Salle du conseil municipal, 04/01/2026. Crédit : Médi Pujo
À Toulouse, comme dans l’ensemble du pays, les élections municipales sont prévues les 15 et 22 mars prochains. Si la campagne officielle n’a pas encore débuté, un enjeu se dessine déjà pour les candidats : le vote des étudiants.
Avec plus de 120 000 étudiants, le vote des jeunes constitue un enjeu majeur pour les candidats aux élections municipales à Toulouse. Pourtant, lors du second tour du scrutin de 2020, l’abstention atteignait 72% chez les 18-24 ans au niveau national. Dans ce contexte, la prise en compte du vote étudiant pour la course à la mairie s’impose comme une question centrale.
« Certains candidats s’adressent aux jeunes, mais ce n’est pas le cas de tous », nuance Léna, étudiante à Sciences Po Toulouse. Elle pointe surtout un manque de communication : « S’ils étaient davantage sollicités, les jeunes seraient sans doute beaucoup plus nombreux à aller voter ».
L’intérêt étudiant en question
Un constat partagé par Lou-Anne, étudiante en master AES (Administration Économique et Sociale) à l’Université Toulouse Capitole : « Les candidats qui se présentent pour la première fois me semblent plus attentifs aux étudiants, notamment pour séduire un électorat qui commence à voter ». Elle tempère néanmoins cet engagement affiché : « La question étudiante est de plus en plus présente dans les programmes, mais parfois seulement sur le papier, sans que cela ne se traduise par des actions concrètes ».
De son côté, Marie, étudiante à TBS Education, admet ne pas encore être fixée sur son vote au premier tour. « Je ne me suis pas encore penchée sur les listes et sur ce qu’elles proposent. Je trouve que nous sommes informés plus tard que pour d’autres élections telles que les élections présidentielles ». Elle s’engage aussi dans ce scrutin en tant qu’assesseure. « Je sais que c’est parfois difficile à trouver avec l’abstention électorale qui augmente. Je trouve important que les jeunes montrent qu’ils sont investis, on peut apprendre plein de choses, c’est un acte citoyen », explique-t-elle.
Lou-Anne se dit également attentive à ce scrutin. « S’intéresser aux élections municipales, c’est se sentir concernée par la vie de sa commune, prendre part aux décisions locales mais aussi exprimer son avis sur des enjeux concrets comme les transports en commun, l’animation de la ville ou encore les infrastructures dédiées aux loisirs ».
Un choix encore partagé
Si toutes affirment s’intéresser aux prochaines élections municipales, elles ne sont pour autant pas toutes inscrites sur les listes électorales toulousaines. C’est le cas de Lou-Anne qui ne vote pas à Toulouse mais à Poitiers. L’étudiante a fait le choix de rester inscrite dans sa ville d’origine. « C’est ma ville natale, j’y ai passé la majorité de ma vie. Je pense donc avoir un avis plus objectif sur une ville comme Poitiers dans laquelle j’ai vécu plus longtemps, dont j’ai vu les évolutions et dont je connais plus ou moins les enjeux, y ayant été étudiante trois ans en plus de mon enfance ».

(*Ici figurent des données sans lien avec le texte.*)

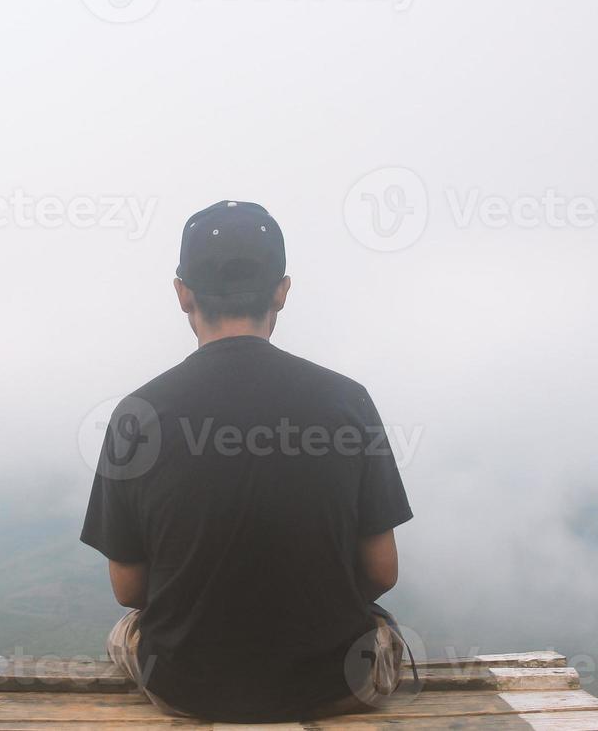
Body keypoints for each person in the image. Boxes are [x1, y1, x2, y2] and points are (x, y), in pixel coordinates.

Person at [80, 200, 415, 723]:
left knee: (122, 635)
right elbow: (382, 571)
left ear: (182, 293)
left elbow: (130, 591)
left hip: (186, 689)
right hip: (340, 683)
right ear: (282, 290)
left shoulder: (135, 415)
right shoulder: (348, 401)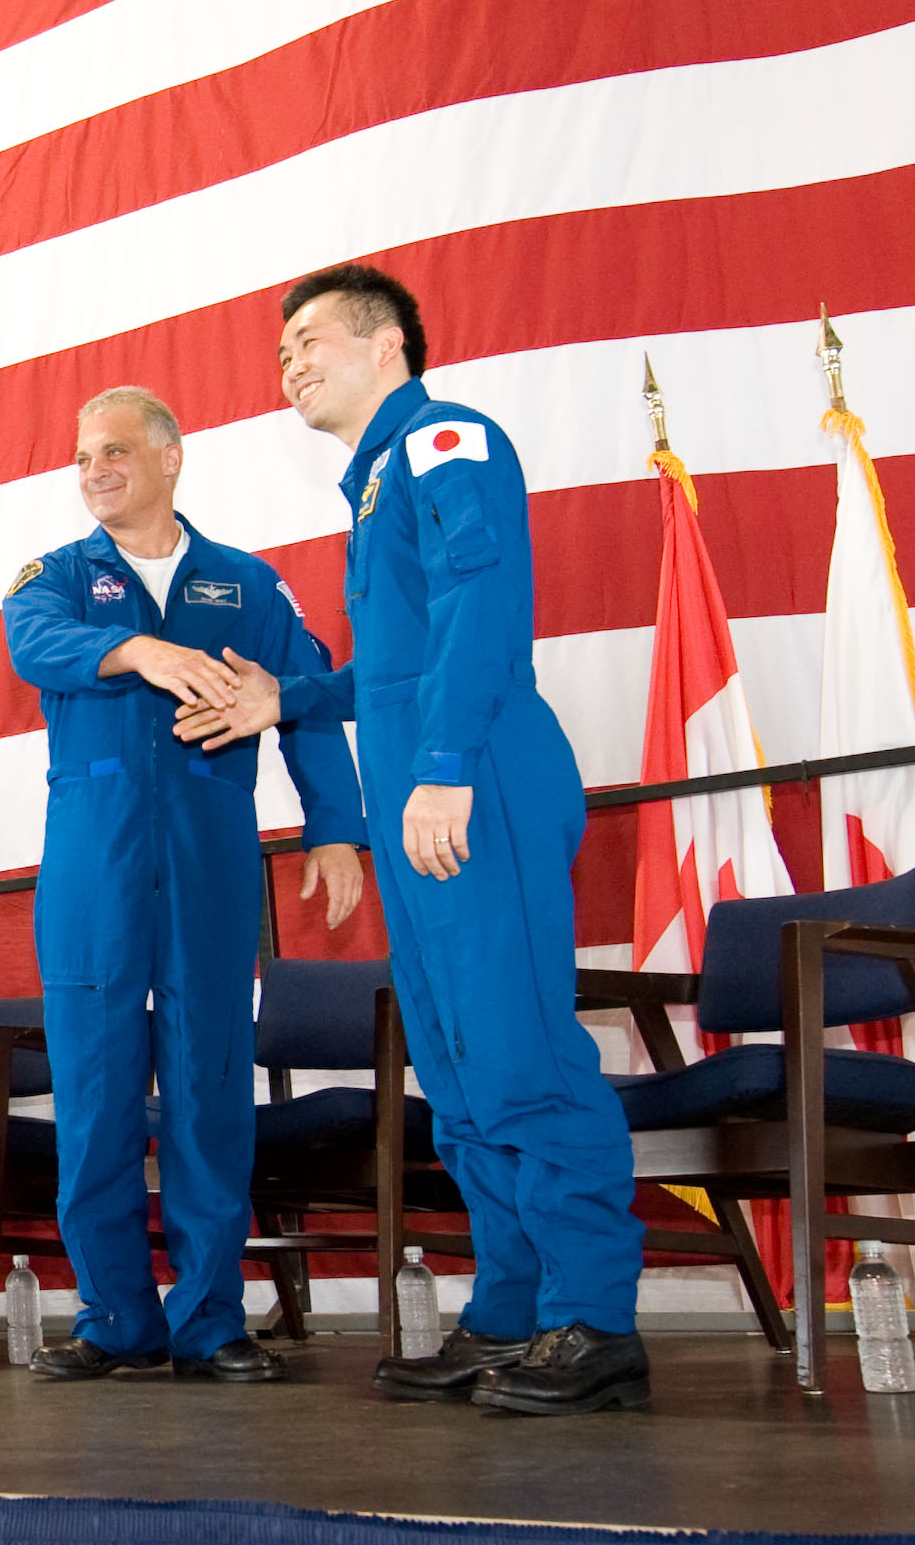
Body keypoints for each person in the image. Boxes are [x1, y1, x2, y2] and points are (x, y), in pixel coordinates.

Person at [177, 263, 648, 1414]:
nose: (290, 365)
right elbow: (392, 668)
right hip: (425, 807)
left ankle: (594, 1318)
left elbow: (485, 611)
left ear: (388, 342)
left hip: (475, 784)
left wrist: (440, 772)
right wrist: (287, 701)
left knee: (521, 1051)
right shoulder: (380, 481)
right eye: (280, 350)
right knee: (459, 1068)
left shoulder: (444, 440)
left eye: (310, 340)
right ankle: (515, 1313)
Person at [5, 387, 369, 1385]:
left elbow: (306, 703)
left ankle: (210, 1318)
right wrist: (135, 648)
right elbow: (29, 642)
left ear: (171, 456)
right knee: (94, 1093)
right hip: (92, 866)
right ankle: (116, 1316)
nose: (94, 470)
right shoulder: (59, 578)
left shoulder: (247, 584)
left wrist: (336, 830)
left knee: (211, 1085)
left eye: (115, 450)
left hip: (210, 858)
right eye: (82, 457)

En revanche, Léna a entrepris les démarches nécessaires. Pour elle, voter dans la Ville Rose s’impose comme une évidence : « Comme j’y habite, je suis intéressée par ce que les candidats proposent, ce que cela pourrait changer, car c’est une ville dans laquelle j’envisage de vivre à la suite de mes études. »
C’est aussi le cas de Marie qui affirme « aimer la démarche du vote ». L’étudiante de TBS avoue trouver un intérêt plus fort à ces élections à Toulouse que dans sa commune d’origine. « Ici, il y aura deux tours, les enjeux sont plus importants que dans mon village où il n’y a qu’une seule liste ».
Un enjeu électoral et politique majeur
Estelle Joannin, étudiante et candidate NPA-L’Anticapitaliste sur la liste Demain Toulouse menée par François Piquemal, souligne l’importance stratégique du vote étudiant pour les prochaines élections municipales. « La majorité des étudiants ne vote pas dans les villes où ils étudient, alors même qu’ils y vivent », observe-t-elle. Selon elle, ce décalage représente une perte importante pour les partis : « Beaucoup votent encore au domicile de leurs parents. L’électorat étudiant est pourtant un enjeu majeur ». Un enjeu à la fois électoral et politique. « Les élections locales ont des conséquences directes sur la vie étudiante, qu’il s’agisse des loyers, des transports ou de l’accès à la santé, des compétences qui relèvent des municipalités », rappelle-t-elle.